Dans ce Commandement, son expérience incomparable, son influence personnelle, son réalisme et sa maîtrise de tous les problèmes apporteront à cette ALAT qu'il a vu naître la légitimité qui lui revient.
Mais le 27 juin 1967, le "Broussard" à bord duquel il est en mission est pris dans une véritable tornade de type tropical, très localisé, comme il en existe parfois dans la vallée du Rhin. Des trombes interrompent pendant des heures tous les déplacements au sol, tous les moyens radios sont neutralisés, le relief est abrupt sur le versant ouest de la forêt noire... Invisible dans les nuages, le piège a fonctionné... à quelques mètres près...
 
L'ALAT vient de perdre son chef, le Général de Division Navelet, le Colonel Chaudesolle, commandant du Groupement des Unités de l'EST et des Forces françaises en Allemagne, le Chef d'Escadrons Berlandier, Chef du Bureau Effectifs et stages à l'E.M. du Commandement de l'ALAT et un équipage parfaitement qualifié : l'Adjudant Petit et le maréchal des Logis Chef Jacquet.
À l'époque, l'ALAT adolescente, rigoureuse, sûre d'elle même, mais souvent critiquée pour son enthousiasme, ses certitudes et son audace dérangeante, aurait pu encore bénéficier du prestige, du rayonnement et de l'influence de son Chef.
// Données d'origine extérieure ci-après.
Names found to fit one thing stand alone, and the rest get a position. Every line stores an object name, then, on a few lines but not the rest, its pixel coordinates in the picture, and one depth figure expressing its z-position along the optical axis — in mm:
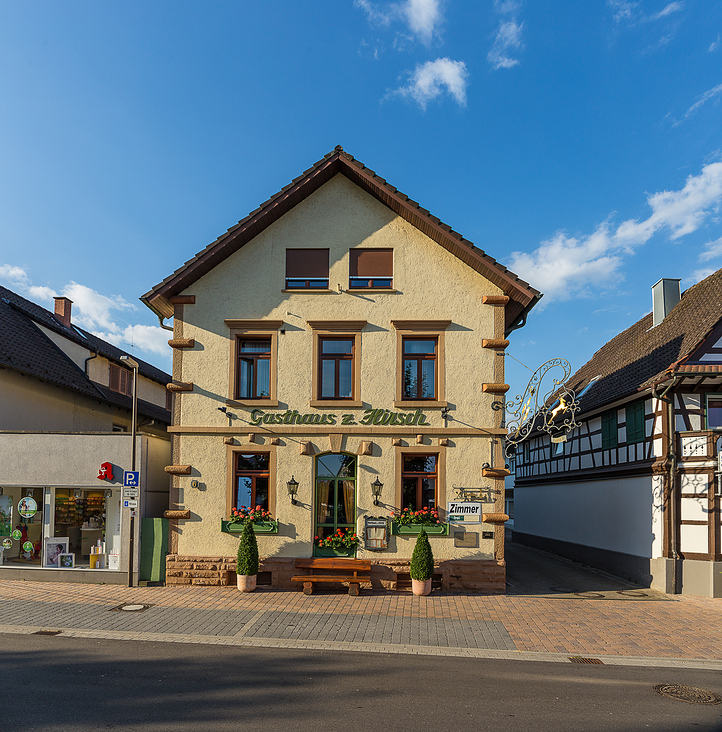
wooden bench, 14828
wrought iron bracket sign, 15531
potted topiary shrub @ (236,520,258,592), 14836
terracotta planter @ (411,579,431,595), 14867
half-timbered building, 15953
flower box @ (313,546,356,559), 15641
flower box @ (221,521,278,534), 15656
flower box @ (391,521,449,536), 15469
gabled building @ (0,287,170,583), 16141
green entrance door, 15891
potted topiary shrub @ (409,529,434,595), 14758
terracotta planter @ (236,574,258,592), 14938
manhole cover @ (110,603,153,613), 12977
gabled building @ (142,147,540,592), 15672
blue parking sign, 15453
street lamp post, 15484
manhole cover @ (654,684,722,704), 8062
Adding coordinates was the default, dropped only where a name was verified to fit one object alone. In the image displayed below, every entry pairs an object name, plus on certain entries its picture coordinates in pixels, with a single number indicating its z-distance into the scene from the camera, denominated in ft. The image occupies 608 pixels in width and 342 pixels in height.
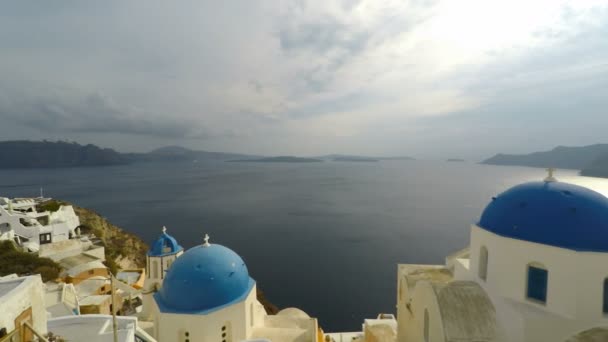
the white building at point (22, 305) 19.80
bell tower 54.44
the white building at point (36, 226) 92.99
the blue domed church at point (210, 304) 36.09
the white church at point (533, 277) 24.94
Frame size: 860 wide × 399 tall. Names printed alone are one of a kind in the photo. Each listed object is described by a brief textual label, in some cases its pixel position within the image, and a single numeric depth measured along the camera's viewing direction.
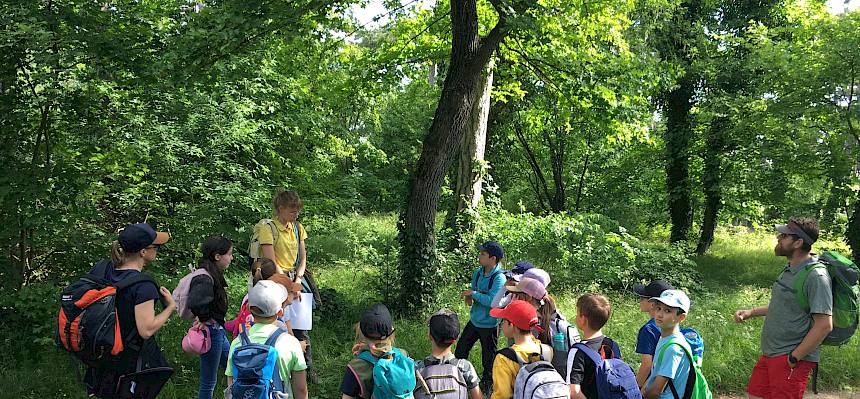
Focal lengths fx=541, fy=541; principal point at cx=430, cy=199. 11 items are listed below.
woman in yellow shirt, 5.02
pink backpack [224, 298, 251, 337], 4.35
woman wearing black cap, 3.42
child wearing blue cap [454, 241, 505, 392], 5.20
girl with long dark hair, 4.25
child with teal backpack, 3.13
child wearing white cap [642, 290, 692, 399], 3.41
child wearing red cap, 3.19
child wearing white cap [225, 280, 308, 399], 3.36
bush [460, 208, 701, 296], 10.84
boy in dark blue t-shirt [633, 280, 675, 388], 3.73
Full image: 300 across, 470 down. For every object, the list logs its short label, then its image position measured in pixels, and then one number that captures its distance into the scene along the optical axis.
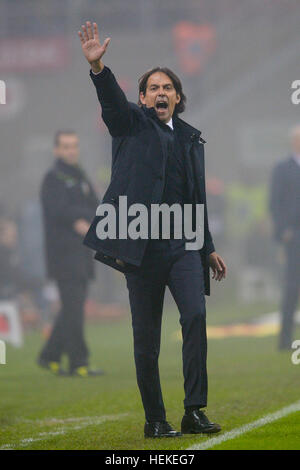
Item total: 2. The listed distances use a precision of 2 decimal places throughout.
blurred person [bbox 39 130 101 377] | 10.98
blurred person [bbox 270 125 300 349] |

C'était une épreuve de plus dans son histoire.

On lira avec émotion et grand intérêt un article paru dans la revue mensuelle des Anciens de l'École Polytechnique, "La Rouge et le Jaune".

Dans cette page remarquable, le Général Mahieux de la même promotion que le Général Navelet, Directeur Général de l'École Polytechnique, fait l'éloge de son camarade, "un ÊTRE DE FEU":
"Il échappe si souvent au danger que nous l'avons pas cru mortel. Abattu au-dessus de l'Allemagne, blessé, prisonnier, il s'évade, revient en France et rejoint les forces d'Afrique du Nord par l'Espagne. Il traverse la France et l'Allemagne dans les rangs de la première D.B. Il part en Indochine au lendemain de son mariage. Il est en Algérie, longuement, et y assume des missions très diverses, toujours avec le même élan générateur d'ordre et d'amitié. Droiture, loyauté courage, douceur des forts, disponibilité, vigueur, sûreté et fidélité, jeunesse de cœur, don de sympathie, intelligence rapide qui se manifeste par un langage à l'occasion abrupt, sang froid, pureté et désintéressement, autorité rayonnante, il se donne tout entier à son devoir, avec autant d'ardeur que délicatesse. Avec joie aussi, Et il en est dévoré.
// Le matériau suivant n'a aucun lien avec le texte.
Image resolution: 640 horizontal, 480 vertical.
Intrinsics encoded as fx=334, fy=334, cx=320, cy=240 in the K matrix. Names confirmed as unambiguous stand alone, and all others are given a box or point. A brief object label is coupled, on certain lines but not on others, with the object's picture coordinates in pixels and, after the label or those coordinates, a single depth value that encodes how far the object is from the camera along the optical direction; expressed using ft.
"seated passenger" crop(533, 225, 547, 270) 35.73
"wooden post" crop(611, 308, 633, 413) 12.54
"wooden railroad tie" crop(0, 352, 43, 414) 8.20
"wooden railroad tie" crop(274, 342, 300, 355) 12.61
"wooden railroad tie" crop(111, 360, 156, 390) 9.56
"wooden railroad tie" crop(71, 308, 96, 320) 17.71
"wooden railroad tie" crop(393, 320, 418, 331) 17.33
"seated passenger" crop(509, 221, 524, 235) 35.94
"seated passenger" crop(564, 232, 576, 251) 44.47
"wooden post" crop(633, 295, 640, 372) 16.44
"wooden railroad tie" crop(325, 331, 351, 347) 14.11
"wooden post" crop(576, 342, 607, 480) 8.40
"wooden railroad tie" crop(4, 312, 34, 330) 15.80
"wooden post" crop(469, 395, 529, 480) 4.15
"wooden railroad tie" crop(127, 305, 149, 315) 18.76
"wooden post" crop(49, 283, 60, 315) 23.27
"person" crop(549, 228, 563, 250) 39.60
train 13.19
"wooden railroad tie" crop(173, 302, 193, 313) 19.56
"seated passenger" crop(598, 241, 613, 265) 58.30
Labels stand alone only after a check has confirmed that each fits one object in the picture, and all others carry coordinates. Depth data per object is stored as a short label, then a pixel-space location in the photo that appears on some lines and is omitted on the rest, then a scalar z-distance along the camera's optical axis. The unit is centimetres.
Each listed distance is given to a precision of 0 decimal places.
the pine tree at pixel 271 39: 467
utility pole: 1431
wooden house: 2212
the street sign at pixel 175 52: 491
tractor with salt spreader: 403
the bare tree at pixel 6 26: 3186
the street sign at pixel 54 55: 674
Avec cela gai et simple. Il fume la pipe. Il joue au tennis et au bridge, et avec quelle classe !
Ce même homme, à la fois candide et très averti, à la carrière étincelante, engagé dans son temps autant qu'on peut l'être, est extraordinairement attaché à sa province. Il dira quelques fois, et ce n'est pas seulement une pure boutade, qu'il aurait mieux fait d'entrer à l'Institut Agronomique et de vivre parmi les siens, à Berneuil."
"Chef de famille comblé. Une épouse admirable, cinq enfants, dont le plus jeune a huit ans. Tout cela n'arrive pas par hasard. Il y a quelques années, au départ du Général Cazelles, il avait été envisagé que Jacques Navelet commande l'École Polytechnique. On l'en avait prévenu et il s'en réjouissait. On ne peut douter que sa réussite y eut été parfaite. Une autre solution a été finalement retenue. Le signataire de ces lignes ne peut pas dire qu'à aucun moment, pendant cette période, la chaleur et la limpidité de ses rapports avec Navelet ne subirent la moindre atteinte.
À ce trait, nos lecteurs, ils s'y connaissent, mesureront la qualité d'âme de notre camarade.
Dieu a rappelé à lui son serviteur. Sans doute sa course était-elle accomplie. Je suis sûr qu'il eût souscrit à cet arrêt. Sans doute aussi la peine des siens est-elle totale, déchirante, irréparable. Mais ils l'acceptent. On ne lie pas sans risque son destin humain à celui d'un être de feu.
Et nous ses camarades, spécialement nous ses camarades militaires, si nous sommes dans la tristesse, nous éprouvons de la fierté.
En 1967, le sang de Jacques Navelet est un témoignage et sa mort l'accomplissement d'un idéal de vie."